* _INPUT_
- - -

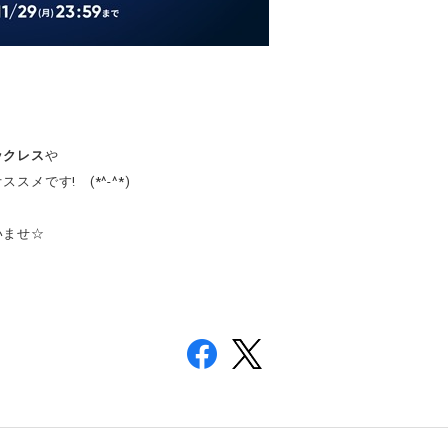
ックレス
や
スメです! (*^-^*)
いませ☆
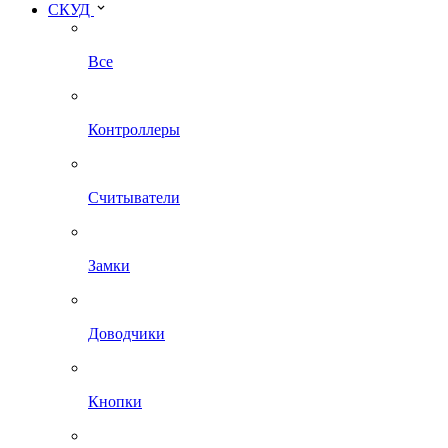
СКУД
Все
Контроллеры
Считыватели
Замки
Доводчики
Кнопки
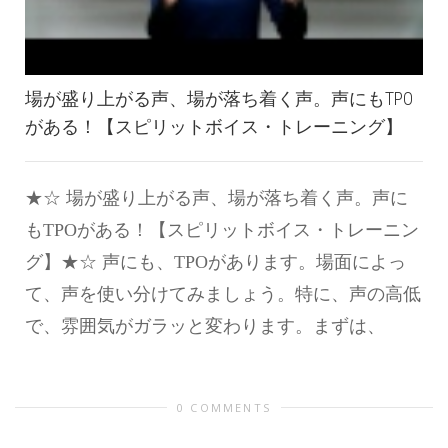
場が盛り上がる声、場が落ち着く声。声にもTPO
がある！【スピリットボイス・トレーニング】
★☆ 場が盛り上がる声、場が落ち着く声。声に
もTPOがある！【スピリットボイス・トレーニン
グ】★☆ 声にも、TPOがあります。場面によっ
て、声を使い分けてみましょう。特に、声の高低
で、雰囲気がガラッと変わります。まずは、
0 COMMENTS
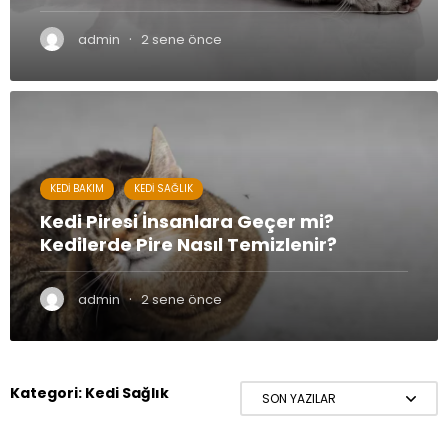
Kedilerde Doğum Sonrası Kanamaya Karşı Önlemler
Kedilerde doğum sonrası hem anne hem de bebeğin
·
admin
2 sene önce
hayatının en önemli ve özel anlarından...
KEDI BAKIM
KEDI SAĞLIK
Kedi Piresi İnsanlara Geçer mi?
Kedilerde Pire Nasıl Temizlenir?
Kedi Piresi insanlara geçer mi sorusu özellikle yaz aylarında
sıkça gündeme gelmektedir. Kedilerde pire her yerden
·
admin
2 sene önce
bulaşır. Dışarıyla temas etmeyen...
Kategori:
Kedi Sağlık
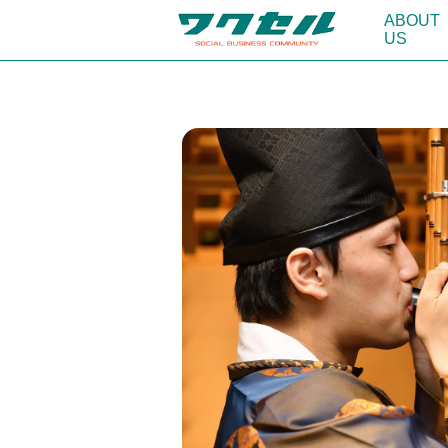
ABOUT
US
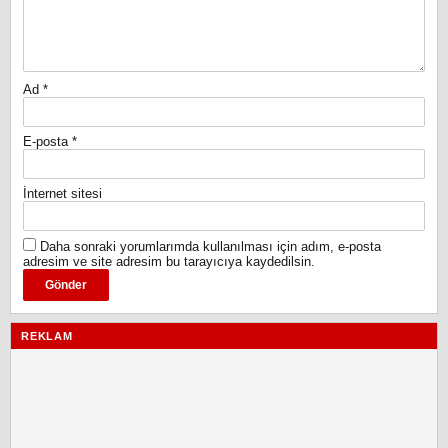
Ad
*
E-posta
*
İnternet sitesi
Daha sonraki yorumlarımda kullanılması için adım, e-posta
adresim ve site adresim bu tarayıcıya kaydedilsin.
REKLAM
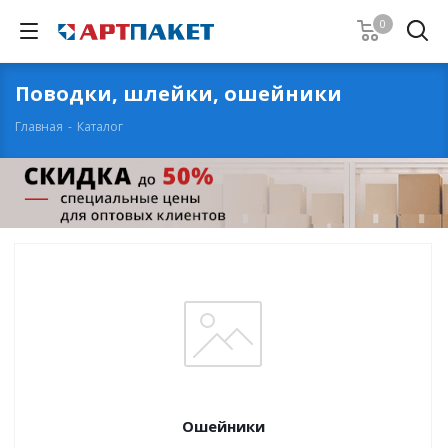
0
Поводки, шлейки, ошейники
Главная
-
Каталог
Ошейники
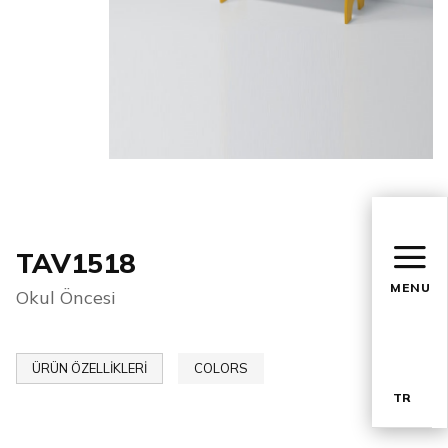
TAV1518
MENU
Okul Öncesi
ÜRÜN ÖZELLİKLERİ
COLORS
TR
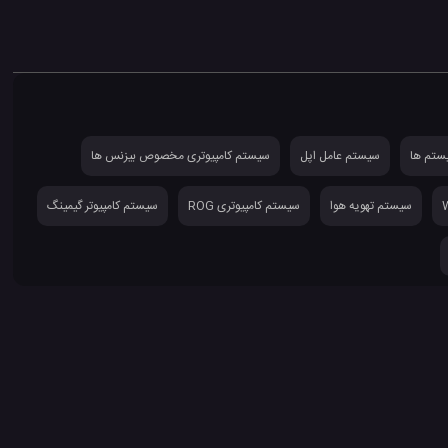
تم ها
سیستم عامل اپل
سیستم کامپیوتری مخصوص بیزنس ها
سیستم تهویه هوا
سیستم کامپیوتری ROG
سیستم کامپیوتر گیمینگ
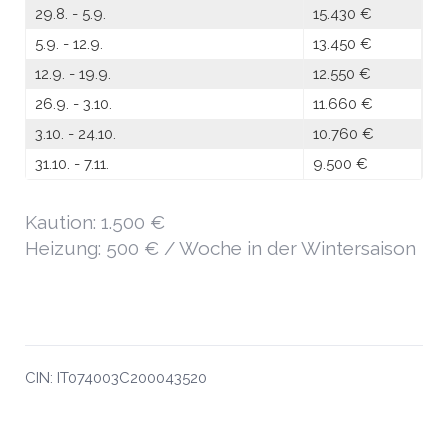
29.8. - 5.9.
15.430 €
5.9. - 12.9.
13.450 €
12.9. - 19.9.
12.550 €
26.9. - 3.10.
11.660 €
3.10. - 24.10.
10.760 €
31.10. - 7.11.
9.500 €
Kaution: 1.500 €
Heizung: 500 € / Woche in der Wintersaison
CIN: IT074003C200043520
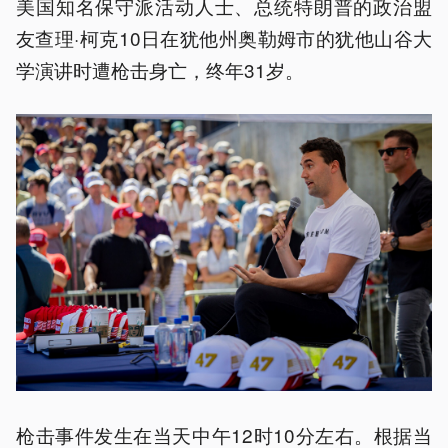
美国知名保守派活动人士、总统特朗普的政治盟
友查理·柯克10日在犹他州奥勒姆市的犹他山谷大
学演讲时遭枪击身亡，终年31岁。
枪击事件发生在当天中午12时10分左右。根据当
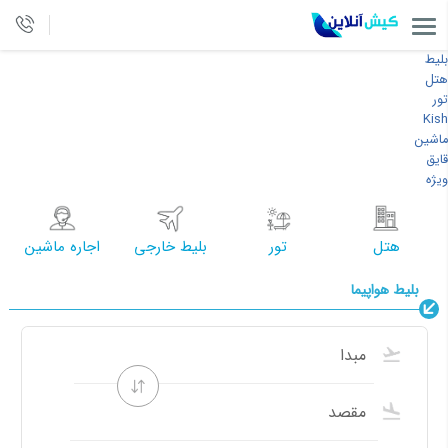
بلیط
هتل
تور
Kish
ماشین
قایق
ویژه
هتل
تور
بلیط خارجی
اجاره ماشین
بلیط هواپیما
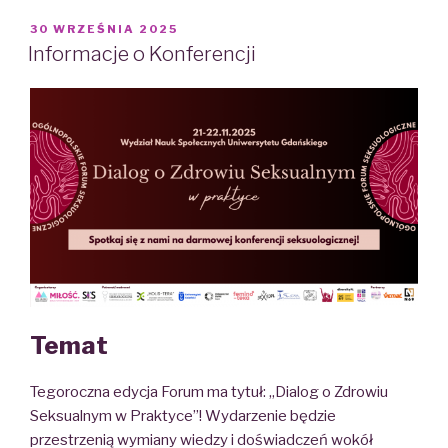
POSTED
30 WRZEŚNIA 2025
ON
Informacje o Konferencji
Temat
Tegoroczna edycja Forum ma tytuł: „Dialog o Zdrowiu
Seksualnym w Praktyce”! Wydarzenie będzie
przestrzenią wymiany wiedzy i doświadczeń wokół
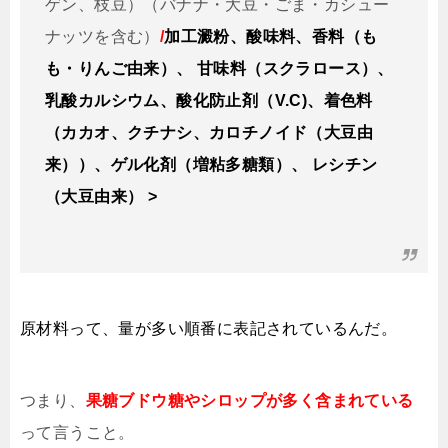
ゲン、枝豆）（バナナ・大豆・ごま・カシュー
ナッツを含む）
/
加工澱粉、酸味料、香料（も
も・りんご由来）、 甘味料（スクラロース）、
乳酸カルシウム、酸化防止剤（V.C)、着色料
（カカオ、クチナシ、カロチノイド（大豆由
来））、ゲル化剤（増粘多糖類）、 レシチン
（大豆由来） >
原材料って、量が多い順番に表記されているんだ。
つまり、
果糖ブドウ糖やシロップが多く含まれている
って言うこと。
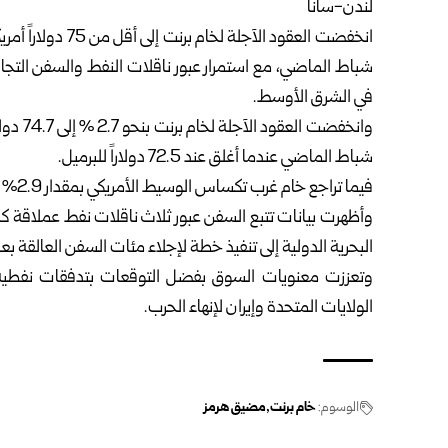
لندن-سانا
انخفضت العقود الآجل
شباط الماضي، مع استمرار عبور ناقلات النفط والسفن التجاري
في الشرق الأوسط.
شباط الماضي عندما أغلق عند 72.5 دولاراً للبرميل.
فيما تراجع خام غرب تكساس الوسيط الأمريكي بمقدار 2.9% إلى 71.1 دولاراً للبرميل.
وأظهرت بيانات تتبع السفن عبور ثلاث ناقلات نفط عملاقة ك
البحرية الدولية إلى تنفيذ خطة لإجلاء مئات السفن العالقة ب
وتعززت معنويات السوق بفضل التوقعات بتدفقات نفطية 
الولايات المتحدة وإيران لإنهاء الحرب.
الوسوم:
خام برنت
مضيق هرمز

- - -

* _TASK STATEMENT_
Write out, word for word, the lines from the first line of the entries through the one containing "Kaution: 1.500 €", both included. Leave out the pictures.

* _YOUR RESPONSE_
ックレス
や
スメです! (*^-^*)
いませ☆
СКУД
Все
Контроллеры
Считыватели
Замки
Доводчики
Кнопки
場が盛り上がる声、場が落ち着く声。声にもTPO
がある！【スピリットボイス・トレーニング】
★☆ 場が盛り上がる声、場が落ち着く声。声に
もTPOがある！【スピリットボイス・トレーニン
グ】★☆ 声にも、TPOがあります。場面によっ
て、声を使い分けてみましょう。特に、声の高低
で、雰囲気がガラッと変わります。まずは、
0 COMMENTS
Kedilerde Doğum Sonrası Kanamaya Karşı Önlemler
Kedilerde doğum sonrası hem anne hem de bebeğin
·
admin
2 sene önce
hayatının en önemli ve özel anlarından...
KEDI BAKIM
KEDI SAĞLIK
Kedi Piresi İnsanlara Geçer mi?
Kedilerde Pire Nasıl Temizlenir?
Kedi Piresi insanlara geçer mi sorusu özellikle yaz aylarında
sıkça gündeme gelmektedir. Kedilerde pire her yerden
·
admin
2 sene önce
bulaşır. Dışarıyla temas etmeyen...
Kategori:
Kedi Sağlık
ABOUT
US
Ad
*
E-posta
*
İnternet sitesi
Daha sonraki yorumlarımda kullanılması için adım, e-posta
adresim ve site adresim bu tarayıcıya kaydedilsin.
REKLAM
0
Поводки, шлейки, ошейники
Главная
-
Каталог
Ошейники
TAV1518
MENU
Okul Öncesi
ÜRÜN ÖZELLİKLERİ
COLORS
TR
تم ها
سیستم عامل اپل
سیستم کامپیوتری مخصوص بیزنس ها
سیستم تهویه هوا
سیستم کامپیوتری ROG
سیستم کامپیوتر گیمینگ
29.8. - 5.9.
15.430 €
5.9. - 12.9.
13.450 €
12.9. - 19.9.
12.550 €
26.9. - 3.10.
11.660 €
3.10. - 24.10.
10.760 €
31.10. - 7.11.
9.500 €
Kaution: 1.500 €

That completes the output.